"What does the fox say?" Onomatopoeia, and Alien Languages claims there's no onomatopoeia for foxes:

But you don't find fox onomatopoeia in this context. Foxes tend to do one of two things: either they are silent, or they speak like humans do. It's certainly a testament to the fox's slyness that it's attributed with human speech, which fits quite well with its trickster qualities (and of course there are many myths that have the fox transforming itself into human shape, too).

The article goes on to cite a Wired article claiming that some of the sounds made in the Ylvis song The Fox (What Does the Fox Say?), such as "Chacha-chacha-chacha-chow", are accurate, but it doesn't indicate that they are commonly used onomatopoeia.

Are there any commonly used onomatopoeia for foxes in English?

  • Not any commonly used ones, no. Foxes do not feature much in English speakers' mythological life, perhaps because they no longer feature at all in their actual life. Most North Americans, for instance, have never seen a fox in person, and wouldn't recognize it as a fox if they did. Hence there is no need of onomatopoeic expression for foxes, any more than there is for armadillos or aardvarks. Jul 23, 2016 at 14:36
  • 4
    onomatopoeia is for sounds things make. Not the thing itself.
    – Lambie
    Dec 14, 2022 at 17:20
  • @JohnLawler Brer Fox, en.wikipedia.org/wiki/List_of_fictional_foxes
    – Greybeard
    Dec 14, 2022 at 19:40
  • @JohnLawler In the last ten years or so, foxes have gone from storybook creatures to frequent roadkill in my neck of the woods (Philadelphia burbs). I see foxes several times a week and hear their strange bark in the crepuscular hours every day.
    – TimR
    Jun 28, 2023 at 19:43
  • (Urban) foxes are everywhere in Bristol, England! It's sort of a fox thing hereabouts to be discrete - seen out of the corner of your eye and rarely heard. No 'typical' onamatopoeic foxy utterances come to mind.
    – Dan
    Jun 28, 2023 at 22:20

1 Answer 1


Short answer: No - which is why the Ylvis song is funny.

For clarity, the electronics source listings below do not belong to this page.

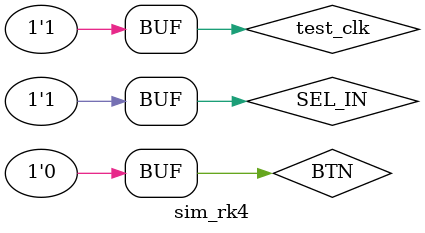
<source format=v>
`timescale 1ns / 1ps


module sim_rk4();

reg test_clk, BTN, SEL_IN;
reg [31:0] test_x_o, test_y_o, test_c, test_n; 
wire [31:0]test_x_out, test_y_out;

RK4_fpga uut( .clk(test_clk), 
              .x_o(), 
              .y_o(), 
              .c(), 
              .n_iteration(), 
              .sel_in(SEL_IN),
              .btn(BTN),
              .X(), 
              .Y(test_y_out)
              );

wire [31:0] result;
wire [63:0] full;
reg [31:0] num_1_mult, num_2_mult;

// fixed_multi test (.num1(num_1_mult), .num2(num_2_mult), .result(result), .overflow(), .precisionLost(), .result_full(full) );

initial begin
  /*
    test_x_o <= 32'b0000000000000000_0000000000000000;
    test_y_o <= 32'b0000000000000001_0000000000000000;
    test_c <=   32'b0000000000000010_0000000000000000;
    test_n <=   32'b0000000000001010_0000000000000000;
   */
    
    SEL_IN <= 0; #50
    SEL_IN <= 1;
    BTN <= 1; #50
    BTN <= 0;
end

always 
    begin
    test_clk = 0; #5;
    test_clk = 1; #5;
    end

endmodule

</source>
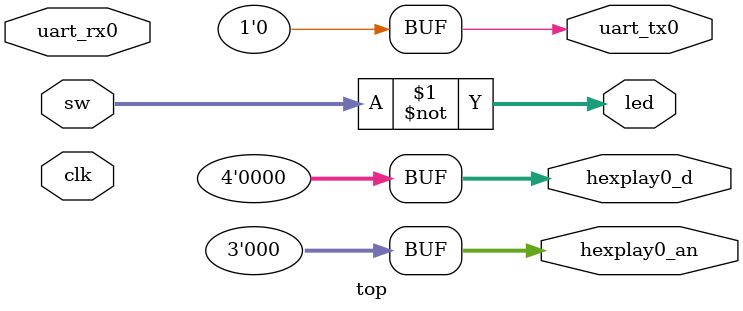
<source format=v>
`timescale 1ns / 1ps

module top(
    input clk,
    input [7:0] sw,
    output [7:0] led,
    output reg uart_tx0 = 0,
    input uart_rx0,
    output reg [2:0]hexplay0_an = 0,
    output reg [3:0]hexplay0_d = 0
    );
    assign led = ~sw;
endmodule

</source>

You can make one up that matches the sound they actually make or use the word "Bark"

Longer answer:

Here are more examples of fox sounds from a Viral Video: What The Fox Actually Sounds Like and

Fox Calls:

  • Alarm bark
  • Vixen's scream
  • Gekkering
  • Howl

Literature seems to favour bark which can be considered a weak onomatopoeia (BARK, BARK BARK does sound a bit like a dog)

I heard the foxes as they ranged over the snow crust, in moonlight nights, in search of a partridge or other game, barking like forest dogs... Thoreau

At night when I slept under an oak tree in the yard, when the white clouds scudded across a blue night sky of spring — it was then I heard the foxes bark on the high mountain top. They barked for me. Jesse Stuart

I heard the foxes howling near the house these two nights back. They always herald a death in our family. Sean O'Callaghan

I heard the fox kit begin to vocalize in a high-pitched, laughing yodel. John Ulanich

  • Verbs associated with animals sounds are not onomatopoeia. Perhaps you might clarify that.
    – Lambie
    Dec 14, 2022 at 17:22
  • ??? Common onomatopoeias include animal noises such as oink, meow (or miaow), roar, and chirp. The pig oinked, the bird chirped
    – mplungjan
    Dec 14, 2022 at 19:47
  • woof, yes. bark, not really.
    – Lambie
    Dec 14, 2022 at 21:20
  • "No - hence the joke"... the joke?